The premier hopes that finalizing the savings will put him in a stronger negotiating position with his eurozone counterparts ahead of the crucial decisions that have to be taken next month. Extending the deadline for Greece’s fiscal adjustment from the end of 2014 to 2016 is expected to top Samaras’s agenda.
Merkel and Samaras are expected to discuss the economic and fiscal situation in Greece and the progress the country has made with its reforms, German government spokesman Steffen Seibert said on Wednesday
"The chancellor will of course first listen to what Mr Samaras has to say about the situation in Greece and about the implementation of its programme,” Seibert said.
“For her, as for the rest of the German government, the agreed memorandum of understanding which sets out what the Greeks must achieve and which remains valid for us, forms the basis for working together with or helping Greece."

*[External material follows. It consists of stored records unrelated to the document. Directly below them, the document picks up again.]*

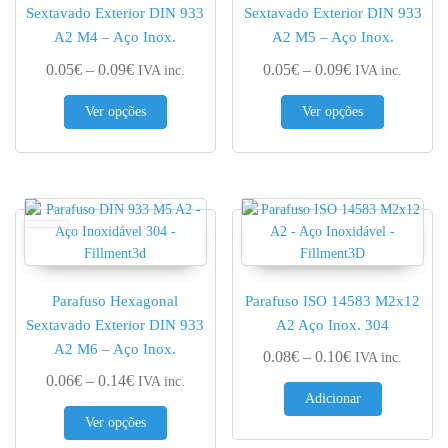
Sextavado Exterior DIN 933
Sextavado Exterior DIN 933
A2 M4 – Aço Inox.
A2 M5 – Aço Inox.
Price range: 0.05€ through 0.09€
Price range: 0.
0.05
€
–
0.09
€
0.05
€
–
0.09
€
IVA inc.
IVA inc.
This product has multiple variants. The options 
This produc
Ver opções
Ver opções
Parafuso Hexagonal
Parafuso ISO 14583 M2x12
Sextavado Exterior DIN 933
A2 Aço Inox. 304
A2 M6 – Aço Inox.
Price range: 0.
0.08
€
–
0.10
€
IVA inc.
Price range: 0.06€ through 0.14€
0.06
€
–
0.14
€
IVA inc.
Adicionar
This product has multiple variants. The options 
Ver opções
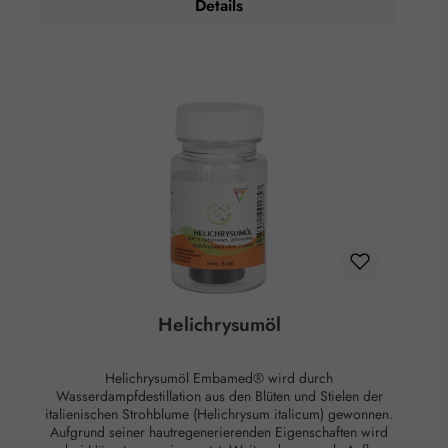
Details
Fichtennadelöl Tirol ohne Zusätze.
Helichrysumöl
Helichrysumöl Embamed® wird durch
Wasserdampfdestillation aus den Blüten und Stielen der
italienischen Strohblume (Helichrysum italicum) gewonnen.
Aufgrund seiner hautregenerierenden Eigenschaften wird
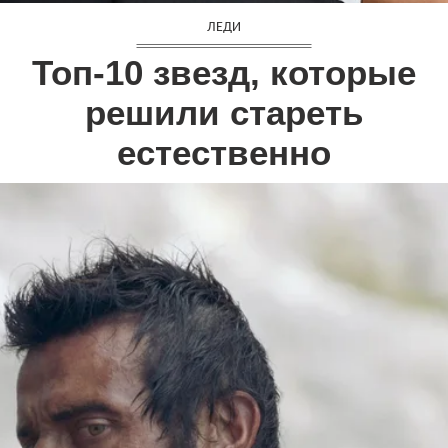
ЛЕДИ
Топ-10 звезд, которые
решили стареть
естественно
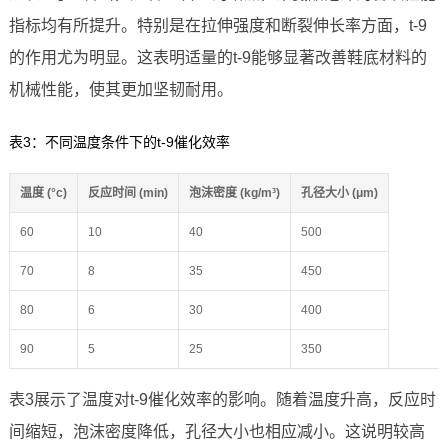
指标均有所提升。特别是在拉伸强度和断裂伸长率方面，t-9
的作用尤为明显。这表明适量的t-9能够显著改善鞋底材料的
机械性能，使其更加坚韧耐用。
表3：不同温度条件下的t-9催化效率
温度 (°c)
反应时间 (min)
泡沫密度 (kg/m³)
孔径大小 (μm)
60
10
40
500
70
8
35
450
80
6
30
400
90
5
25
350
表3展示了温度对t-9催化效率的影响。随着温度升高，反应时
间缩短，泡沫密度降低，孔径大小也相应减小。这说明较高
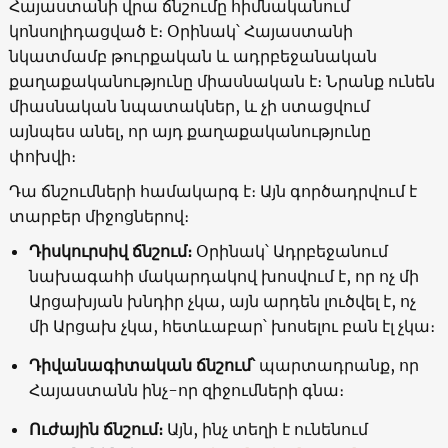
Հայաստանի վրա ճնշումը հիմնականում
կոնսոլիդացված է։ Օրինակ՝ Հայաստանի
նկատմամբ թուրքական և ադրբեջանական
քաղաքականությունը միասնական է։ Նրանք ունեն
միասնական նպատակներ, և չի ստացվում
այնպես անել, որ այդ քաղաքականությունը
փոխվի։
Դա ճնշումների համակարգ է։ Այն գործադրվում է
տարբեր միջոցներով։
Դիսկուրսիվ ճնշում։
Օրինակ՝ Ադրբեջանում
նախագահի մակարդակով խոսվում է, որ ոչ մի
Արցախյան խնդիր չկա, այն արդեն լուծվել է, ոչ
մի Արցախ չկա, հետևաբար՝ խոսելու բան էլ չկա։
Դիվանագիտական ճնշում՝
պարտադրանք, որ
Հայաստանն ինչ-որ զիջումների գնա։
Ուժային ճնշում։
Այն, ինչ տեղի է ունենում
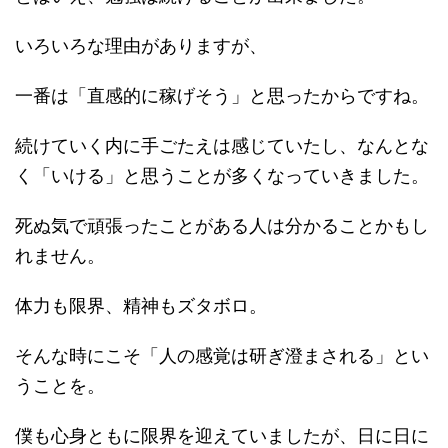
いろいろな理由がありますが、
一番は「直感的に稼げそう」と思ったからですね。
続けていく内に手ごたえは感じていたし、なんとな
く「いける」と思うことが多くなっていきました。
死ぬ気で頑張ったことがある人は分かることかもし
れません。
体力も限界、精神もズタボロ。
そんな時にこそ「人の感覚は研ぎ澄まされる」とい
うことを。
僕も心身ともに限界を迎えていましたが、日に日に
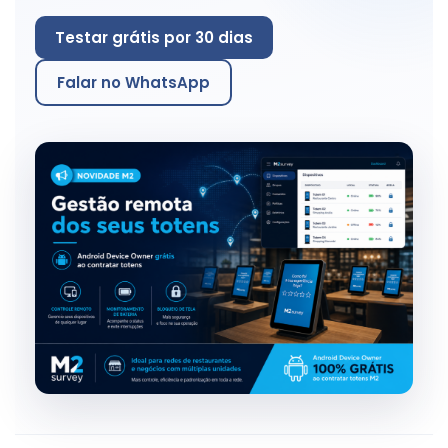
Testar grátis por 30 dias
Falar no WhatsApp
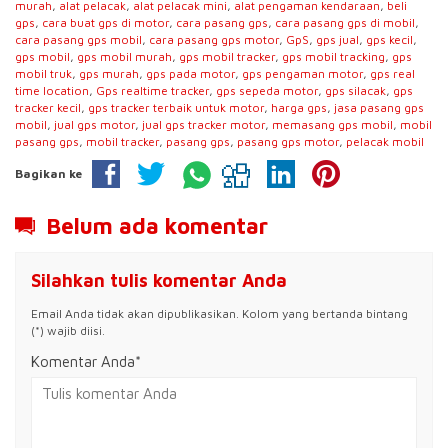
murah
,
alat pelacak
,
alat pelacak mini
,
alat pengaman kendaraan
,
beli
gps
,
cara buat gps di motor
,
cara pasang gps
,
cara pasang gps di mobil
,
cara pasang gps mobil
,
cara pasang gps motor
,
GpS
,
gps jual
,
gps kecil
,
gps mobil
,
gps mobil murah
,
gps mobil tracker
,
gps mobil tracking
,
gps
mobil truk
,
gps murah
,
gps pada motor
,
gps pengaman motor
,
gps real
time location
,
Gps realtime tracker
,
gps sepeda motor
,
gps silacak
,
gps
tracker kecil
,
gps tracker terbaik untuk motor
,
harga gps
,
jasa pasang gps
mobil
,
jual gps motor
,
jual gps tracker motor
,
memasang gps mobil
,
mobil
pasang gps
,
mobil tracker
,
pasang gps
,
pasang gps motor
,
pelacak mobil
Bagikan ke
Belum ada komentar
Silahkan tulis komentar Anda
Email Anda tidak akan dipublikasikan. Kolom yang bertanda bintang
(*) wajib diisi.
Komentar Anda*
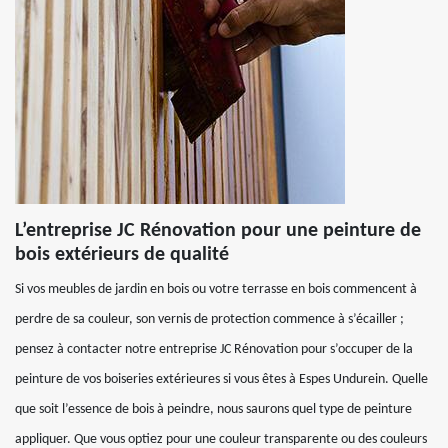
L’entreprise JC Rénovation pour une peinture de
bois extérieurs de qualité
Si vos meubles de jardin en bois ou votre terrasse en bois commencent à
perdre de sa couleur, son vernis de protection commence à s’écailler ;
pensez à contacter notre entreprise JC Rénovation pour s’occuper de la
peinture de vos boiseries extérieures si vous êtes à Espes Undurein. Quelle
que soit l’essence de bois à peindre, nous saurons quel type de peinture
appliquer. Que vous optiez pour une couleur transparente ou des couleurs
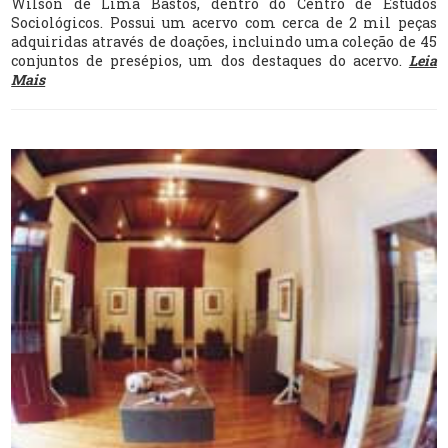
Wilson de Lima Bastos, dentro do Centro de Estudos
Sociológicos. Possui um acervo com cerca de 2 mil peças
adquiridas através de doações, incluindo uma coleção de 45
conjuntos de presépios, um dos destaques do acervo.
Leia
Mais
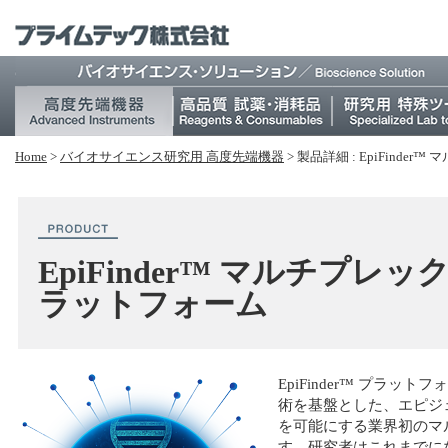
Home
>
バイオサイエンス研究⽤ 高度先端機器
>
製品詳細 : EpiFinder
EpiFinder™ マルチプレック
ラットフォーム
EpiFinder™ プラットフ
術を基盤とした、エピジ
を可能にする業界初のマル
す。研究者はこれまでに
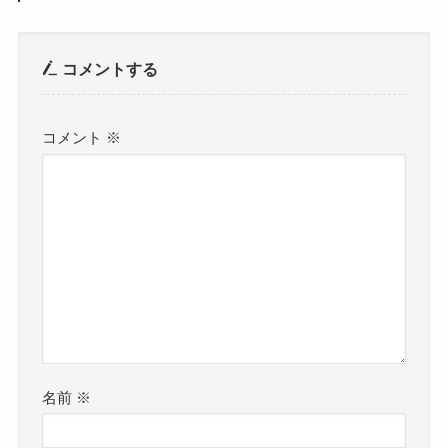
コメントする
コメント
※
名前
※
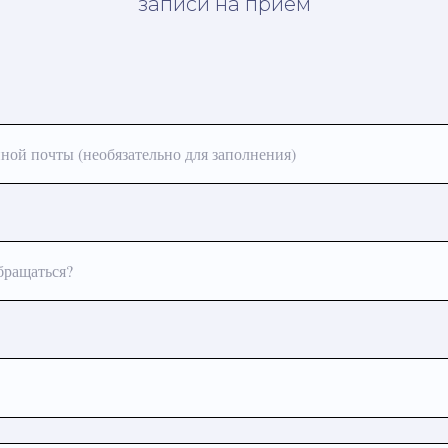
записи на приём
ной почты (необязательно для заполнения)
бращаться?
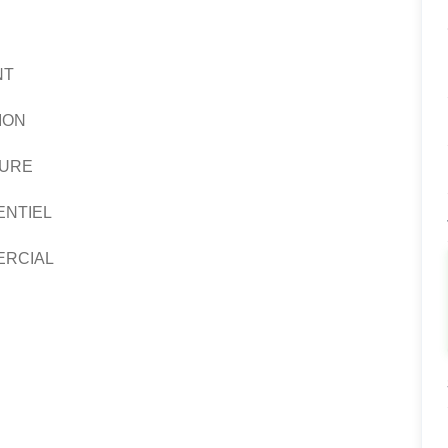
NT
ION
EURE
ENTIEL
ERCIAL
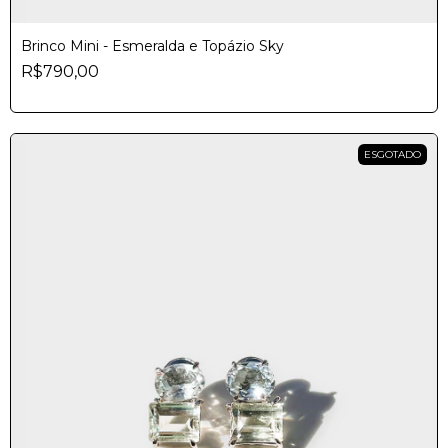
Brinco Mini - Esmeralda e Topázio Sky
R$790,00
ESGOTADO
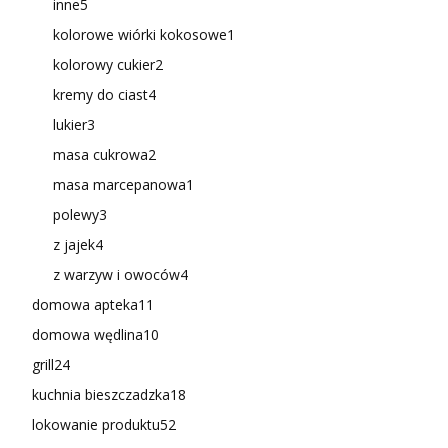
inne
5
kolorowe wiórki kokosowe
1
kolorowy cukier
2
kremy do ciast
4
lukier
3
masa cukrowa
2
masa marcepanowa
1
polewy
3
z jajek
4
z warzyw i owoców
4
domowa apteka
11
domowa wędlina
10
grill
24
kuchnia bieszczadzka
18
lokowanie produktu
52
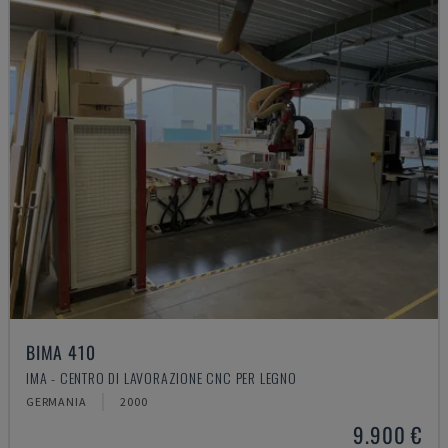
BIMA 410
IMA - CENTRO DI LAVORAZIONE CNC PER LEGNO
GERMANIA
2000
9.900 €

"For all governments, not just the German government, the troika report will be the basis on which we decide how to proceed,» Siebert said.
An extension would mean Greece's bailout package may have to be increased by 20-50 billion euros, according to estimates by some euro zone officials and economists, and there is no appetite in the euro zone to give Greece yet more money.
However, European policymakers are already working on «last chance» options to bring Greece's debts down and keep it in the euro zone, with the ECB and national central banks looking at taking big losses on the value of their bond holdings, euro zone officials have told Reuters.
The latest aim is to reduce Greece's debts by a further 70 billion -100 billion euros, several senior euro zone officials familiar with the discussions told Reuters, cutting its debts to a more manageable 100 percent of annual economic output. Citing a Greek government document, the Financial Times reported on Tuesday that Greece put the price tag of a two-year extension at 20 billion euros.
According to the report, Athens hopes to cover that amount without help from its euro zone partners, tapping an existing IMF loan, short-term debt sales and a possible postponement of debt repayments from the first EU/IMF loan it obtained in 2010.